[SciPy-User] SciPy leastsq behavior

Matt Newville newville at cars.uchicago.edu
Mon Oct 28 10:48:50 EDT 2013


Hi Francois-Xavier,

I'm not sure I can answer all your questions correctly but....

On Wed, Oct 16, 2013 at 12:24 PM, François-Xavier Thomas
<francois-xavier.thomas at airinov.fr> wrote:
> Hi all,
>
> I am trying to debug precision errors in an optimization process using
> ScipPy's leastsq method.
>
> Attached is a log of the start of the optimization process, showing
> mean errors and differences between consecutive X values for each f(X)
> call.
>
>   * Why is f(X) computed even though X hasn't moved at all? Did I miss
> something obvious?

The objective function will be called many times to compute the
Jacobian with values varying at the level of machine tolerance.
Depending on how you print out the values, it may appear the values
aren't changing.    Providing a small script that shows the problem is
always beneficial here -- we don't know where the output you've sent
is coming from.

It appears your initial values are all close to zero -- is that
correct?  What if you change the initial values to small random
numbers?

>   * I set the "diag" parameter to [0.1, 0.1, 0.1, 1000, 500, 500, 0.1,
> 0.1, 0.01, 0.01, 0.01, 0.01], which roughly corresponds to the order
> of magnitude of my X values.
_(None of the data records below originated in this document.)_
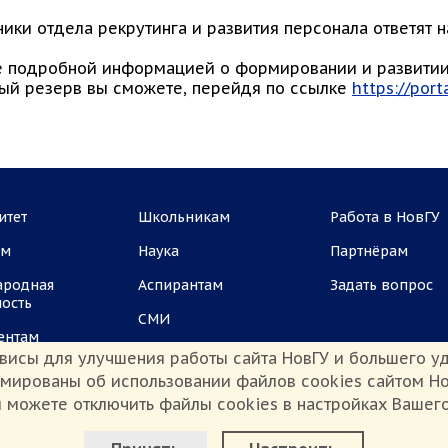
ики отдела рекрутинга и развития персонала ответят н
е подробной информацией о формировании и развитии 
ый резерв вы сможете, перейдя по ссылке
https://port
итет
Школьникам
Работа в НовГУ
ам
Наука
Партнёрам
ародная
Аспирантам
Задать вопрос
ность
СМИ
ентам
висы для улучшения работы сайта НовГУ и большего уд
рмированы об использовании файлов cookies сайтом Но
 можете отключить файлы cookies в настройках Вашег
Настроить Cookie
иденциальности
Сведения о доходах
Противодействие коррупции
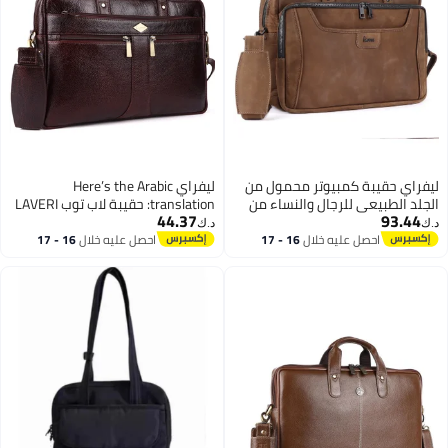
فراي حقيبة كمبيوتر محمول من
ليفراي Here’s the Arabic
جلد الطبيعي للرجال والنساء من
translation: حقيبة لاب توب LAVERI
44.37
93.44
LAVERI® - تناسب حتى 15.6 بوصة
للرجال - حقيبة جلدية للمكتب -
ك‏
د.ك‏
يبة مكتب من جلد البقر حقيبة
تناسب لاب توب حتى 15 بوصة -
احصل عليه خلال
16 - 17
احصل عليه خلال
16 - 17
اغسطس
اغسطس
وس بودي للأعمال حقيبة تنفيذية
حقيبة كتف مع مقصورات متعددة -
لجهاز iPad Macbook حزام كتف قابل
حقيبة جلدية تنفيذية للعمل / السفر
تعديل جودة ممتازة
/ الاستخدام اليومي - 2816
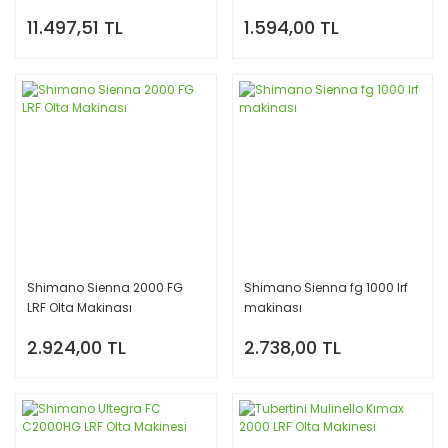
11.497,51 TL
1.594,00 TL
Shimano Sienna 2000 FG
Shimano Sienna fg 1000 lrf
LRF Olta Makinası
makinası
2.924,00 TL
2.738,00 TL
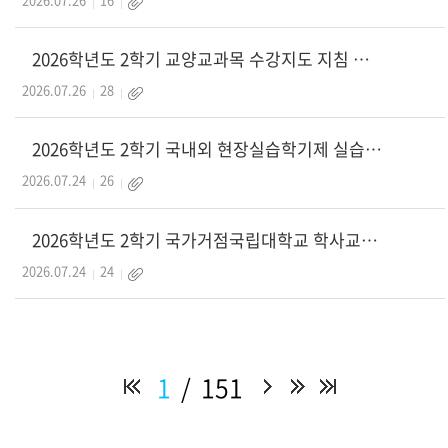
2026학년도 2학기 교양교과목 수강지도 지침 안내
2026.07.26
28
2026학년도 2학기 국내외 현장실습학기제 실습기관, 학생 모집 및 수강신청 안내
2026.07.24
26
2026학년도 2학기 국가거점국립대학교 학사교류 안내
2026.07.24
24
1
151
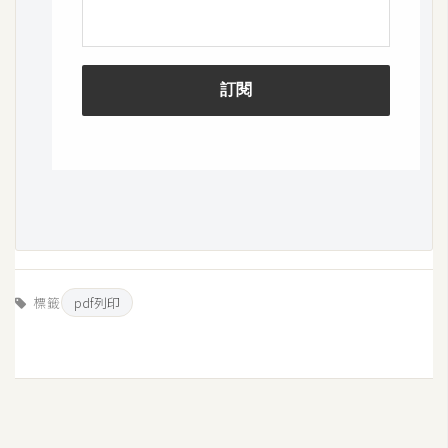
W
o
o
C
o
m
m
e
r
c
e
標籤
pdf列印
金
流
物
流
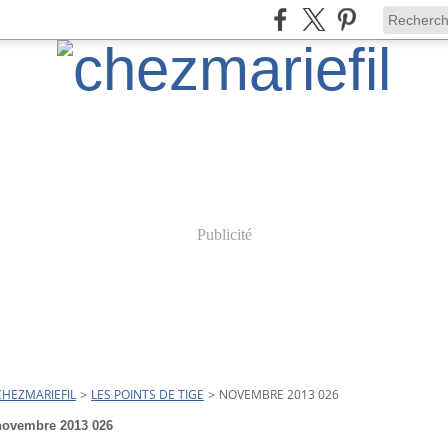
Publicité
CHEZMARIEFIL
>
LES POINTS DE TIGE
>
NOVEMBRE 2013 026
novembre 2013 026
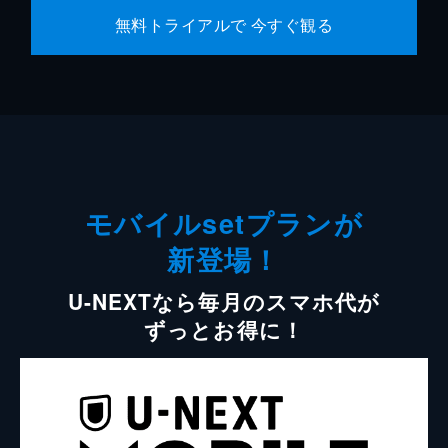
無料トライアルで 今すぐ観る
モバイルsetプランが
新登場！
U-NEXTなら毎月のスマホ代が
ずっとお得に！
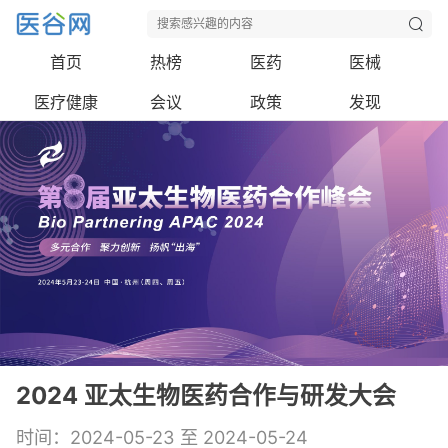
首页
热榜
医药
医械
医疗健康
会议
政策
发现
2024 亚太生物医药合作与研发大会
时间：2024-05-23 至 2024-05-24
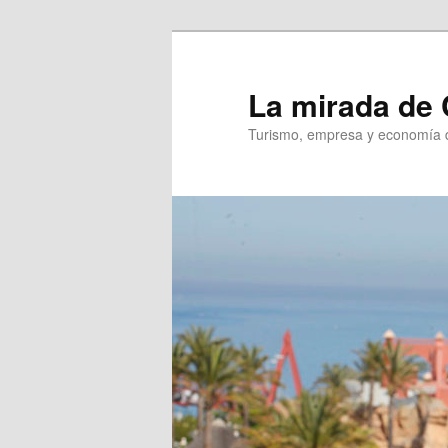
Ir
Ir
al
al
contenido
contenido
La mirada de 
principal
secundario
Turismo, empresa y economía d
Should that help the optimizer?

I think so, but I believe it should not be necessary in most cases.
Have you tried not using it?

>   * Can leastsq work well on higher floating point precisions (i.e.
> numpy.float128)? What is the underlying precision of the MINPACK
> libraries?

I believe the answer is No, everything is done at double precision.